In Eddie Obeng's New World of business, money is hard to get hold of and hard to hang on to. Nonetheless, the success of any company is still measured by its ability to make some.

Like many management gurus, Eddie Obeng is somewhat larger than life. Given to snappy clothes and effusive language, he has been described as the Max Headroom of the business world and “as energetic as Tom Peters – but not as long”.

Unlike most management gurus, though, he is not a great one for strategy. Indeed, in one of his books he says ‘strategic’ is sometimes used as another word for ‘loss-making’.

Instead, he concentrates on getting to the basics of what make businesses work – and it is this realism and groundedness that has brought clients as varied as supermarket group Tesco, kitchen and bathroom company Magnet, and electronics company Sony to his Pentacle Virtual Business School.

Pentacle is, in essence, Obeng – based in Beaconsfield because of its proximity to major transport routes, London and his home. He calls in reinforcements when required for courses and other programmes, and also works with organisations and individuals via the internet. The flexible style of the business school, which Obeng has now been operating for 10 years, is a deliberate response to the fast-paced and increasingly complex world in which we live. Moreover, the style of the premises – a modern interior behind an old world facade – is also designed to unsettle those seeking his help.

A former executive director of Ashridge Management College, Obeng first made his name in the field of project management. Formerly the preserve of engineers and other specialists with particular tasks to perform, projects became more widespread as various consultants convinced managements they were essential tools for doing business in the modern world. The problem was that many of these initiatives ceased to live up to the project name and just went on and on, failed, or were simply abandoned when something else came along.

Obeng’s solution is ‘chunking down’ such challenges into manageable parts.

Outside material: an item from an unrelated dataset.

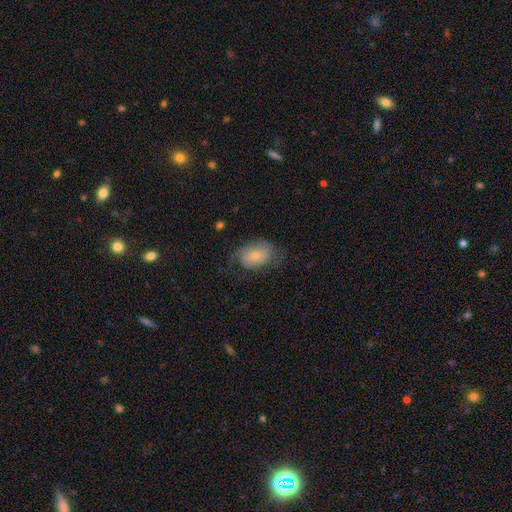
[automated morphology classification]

This then enables managers to choose the best approaches, team members, tools and techniques for turning the objectives into reality.

“There are too many initiatives and there’s not enough focus on objectives,” he says.

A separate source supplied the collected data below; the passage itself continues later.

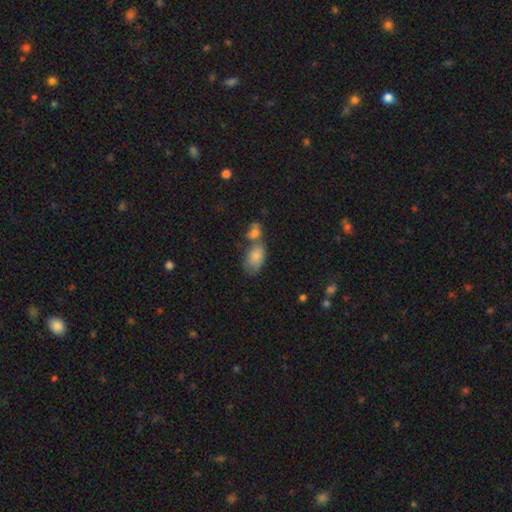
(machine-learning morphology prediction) Q: Smooth or featured?
A: smooth (79%); runner-up: star or artifact (10%)
Q: How rounded?
A: in between (90%); runner-up: round (8%)
Q: Merging?
A: none (43%); runner-up: merger (36%)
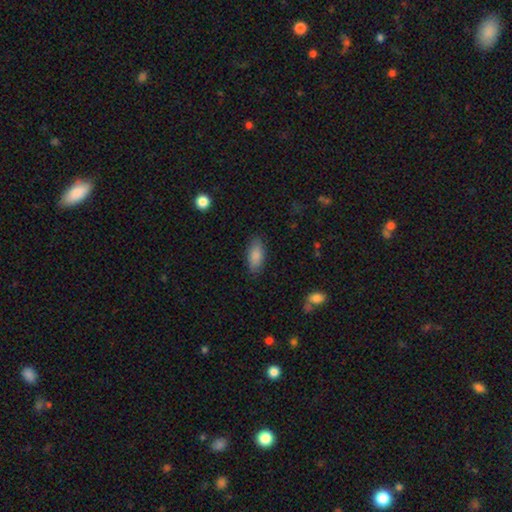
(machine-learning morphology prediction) This is clearly a smooth galaxy (88%). How rounded: clearly in between (87%). Merging: clearly none (84%).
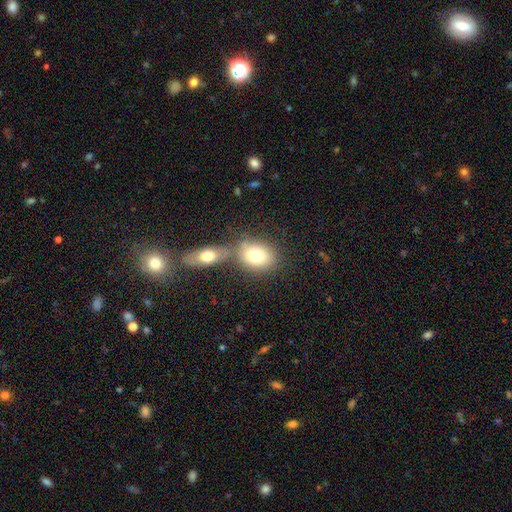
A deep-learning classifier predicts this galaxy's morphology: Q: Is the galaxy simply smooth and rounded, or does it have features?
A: smooth — 77%.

The concept is developed in a succession of books, including Perfect Projects, Putting Strategy to Work – The Blueprint for Transforming Ideas into Action, and All Change! – The Project Leader’s Secret Handbook. While they all tend to be written in short chapters and in Obeng’s accessible style, Eddie Obeng’s Soundbytes carries the notion even further – it is simply a collection of aphorisms, exhortations to action and illustrations spread over 150-odd pages.

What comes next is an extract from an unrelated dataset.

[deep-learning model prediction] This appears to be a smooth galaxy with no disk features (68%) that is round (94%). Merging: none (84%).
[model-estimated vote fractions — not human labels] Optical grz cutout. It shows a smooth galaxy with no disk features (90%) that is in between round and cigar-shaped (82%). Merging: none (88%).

While Obeng’s approach – both in the books where the lessons are often tied up in stories, and in person – is quirky and memorable; it works because it makes sense. When Obeng holds up a diagram of lots of interconnected bubbles to show how work goes around an organisation, individuals recognise it as illustrating why they always feel overworked.

Nowhere is this more obvious than in the increasingly complex ways in which supposedly flatter businesses organise themselves. As even professional firms expand around the world, the matrix – whereby businesses organise themselves along both geographical lines and by types of business – is becoming increasingly common. According to Obeng, such a development just increases the complexity through increasing the number of relationships between managers to the point where nothing gets done. Worse, even though each element is supposed to be equal, certain ones will become dominant, either because they are based in the country in which the business started or because they are the most profitable. At the same time, the matrix assumes that the organisation can be managed through two dimensions when there are, in fact, many.

The answer is to get away from concentrating on systems and develop a business model whereby genuine virtual teams can come together to deal with particular issues or deliver what customers want, and then disband and come together in a slightly different configuration for another situation.

But if such organisational problems get in the way of the work being done, it is not always clear that managers know what has to be done. In his 2002 book, Eddie Obeng’s Money Making Machine, a spokesperson says: “Most managers and executives are more ignorant than month-old babies on how a business actually makes money.”

Obeng uses the example of a waitress dropping a plate of cakes to challenge the concept that businesses make money by adding value. Under this approach, it is assumed that each stage in the production of the cakes adds value.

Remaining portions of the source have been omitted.